The performance (95% CIs) of the various AI algorithms was measured via receiver operating curves and their area under the curve (AUC), precision recall curves, accuracy, and F1 score, evaluated for different training data sizes, ranging from 5120 to 10 samples per class.
Deep learning algorithms, when trained with sufficiently large data sets (5120 samples per class), yielded comparable performance, with an AUC of 0.8330 (95% CI, 0.8140-0.8520) for a traditional approach (eg, fined-tuned ResNet), compared with low-shot methods (AUC, 0.8348 [95% CI, 0.8159-0.8537]) (using self-supervised Deep InfoMax [our method denoted as DIM]). However, when far fewer training images were available (n = 160), the traditional deep learning approach had an AUC decreasing to 0.6585 (95% CI, 0.6332-0.6838) and was outperformed by a low-shot method using self-supervision with an AUC of 0.7467 (95% CI, 0.7239-0.7695). At very low shots (n = 10), the traditional approach had performance close to chance, with an AUC of 0.5178 (95% CI, 0.4909-0.5447) compared with the best low-shot method (AUC, 0.5778 [95% CI, 0.5512-0.6044]).
These findings suggest the potential benefits of using low-shot methods for AI retinal diagnostics when a limited number of annotated training retinal images are available (eg, with rare ophthalmic diseases or when addressing potential AI bias).
最近的研究表明,人工智能(AI)在自动视网膜疾病诊断方面的应用取得了成功,但尚未解决深度学习系统的一个基本挑战:目前需要用于训练的大型、有标准标注的视网膜数据集。旨在从相对较少的训练数据中学习的少镜头学习算法可能有益于涉及罕见视网膜疾病的临床情况,或者在解决可能由于数据而导致的潜在偏差时有用,例如数据可能无法充分代表某些群体进行培训,例如年龄超过 85 岁的人。
评估在使用小的训练数据集进行自动视网膜诊断时,低镜头深度学习方法是否有益。
设计、设置和参与者:这项横断面研究于 2019 年 7 月 1 日至 2020 年 6 月 21 日进行,比较了不同的糖尿病视网膜病变分类算法,传统方法和低镜头方法,用于 2 类指定(需要转诊的糖尿病视网膜病变与不需要转诊的糖尿病视网膜病变)。使用公共领域的 EyePACS 数据集,该数据集最初包含来自 44346 个人的 88692 张眼底照片。统计分析于 2020 年 2 月 1 日至 6 月 21 日进行。

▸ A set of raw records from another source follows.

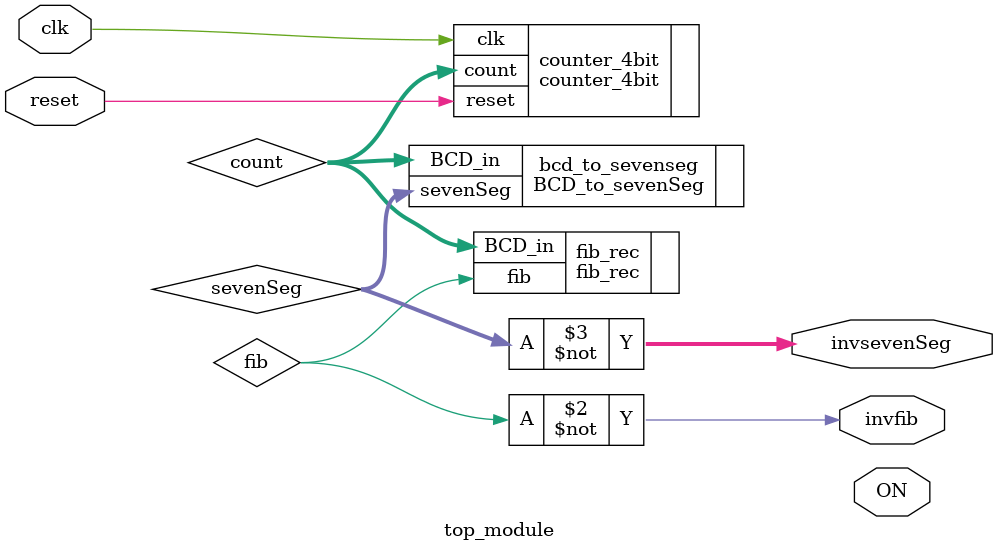
<source format=sv>
`timescale 1ns / 1ps
/*
NOMBRE DEL MODULO: top module
FECHA DE CREACION:07-04-2023
FECHA DE MODIFICACION: 
FUNCION: modulo que contiene sub-modulos, que permiten tomar la cuenta del counter y representarlo en el display*/

module top_module(
    input logic clk, reset, //entradas (van al counter) y señal de on.off
    output logic invfib,  // salidas (desde elBCD_to_sevenseg y del fibb_rec)
    output logic [6:0]invsevenSeg,
    output logic ON
    );
    //se necesita establecer variables internas que van desde un modulo a otro
    logic [3:0]count; //(salida del contador y entradas a fibb_rec y bcd to 7seg)
    logic fib;
    logic [6:0]sevenSeg;
    
    counter_4bit counter_4bit( //instanciamos el modulo del counter y se asignan las variables in-out
        .clk(clk),
        .reset(reset),
        .count(count));
    
    BCD_to_sevenSeg bcd_to_sevenseg( //instanciamos el modulo que toma numero bcd y lo convierte a la repesentacion de 7 seg
        .BCD_in(count),
        .sevenSeg(sevenSeg));
        
    fib_rec fib_rec( //instaciamos el modulo que toma el numero bcd y lo reconoce como un numerofibbinario
        .BCD_in(count),
        .fib(fib));
    
    always_comb begin
        invfib =~fib;
        invsevenSeg =~sevenSeg;
    end 
endmodule

</source>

通过接收者操作曲线及其曲线下面积(AUC)、精度召回曲线、准确性和 F1 分数,评估了各种 AI 算法的性能(95%CI),评估了不同的训练数据大小,范围从 5120 到每个类 10 个样本。
当使用足够大的数据集(每个类 5120 个样本)进行训练时,深度学习算法的性能相当,传统方法(例如微调 ResNet)的 AUC 为 0.8330(95%CI,0.8140-0.8520),而低镜头方法(AUC,0.8348 [95%CI,0.8159-0.8537])(使用自我监督的 Deep InfoMax [我们的方法表示为 DIM])。然而,当可用于训练的图像数量很少(n=160)时,传统的深度学习方法的 AUC 下降到 0.6585(95%CI,0.6332-0.6838),并且表现不如使用自我监督的低镜头方法,AUC 为 0.7467(95%CI,0.7239-0.7695)。在极低的镜头(n=10)下,传统方法的性能接近机会,AUC 为 0.5178(95%CI,0.4909-0.5447),而最佳低镜头方法(AUC,0.5778 [95%CI,0.5512-0.6044])。
这些发现表明,当可用的带注释的训练视网膜图像数量有限时(例如,患有罕见眼病或解决潜在的 AI 偏差时),使用低镜头方法进行 AI 视网膜诊断可能具有潜在的好处。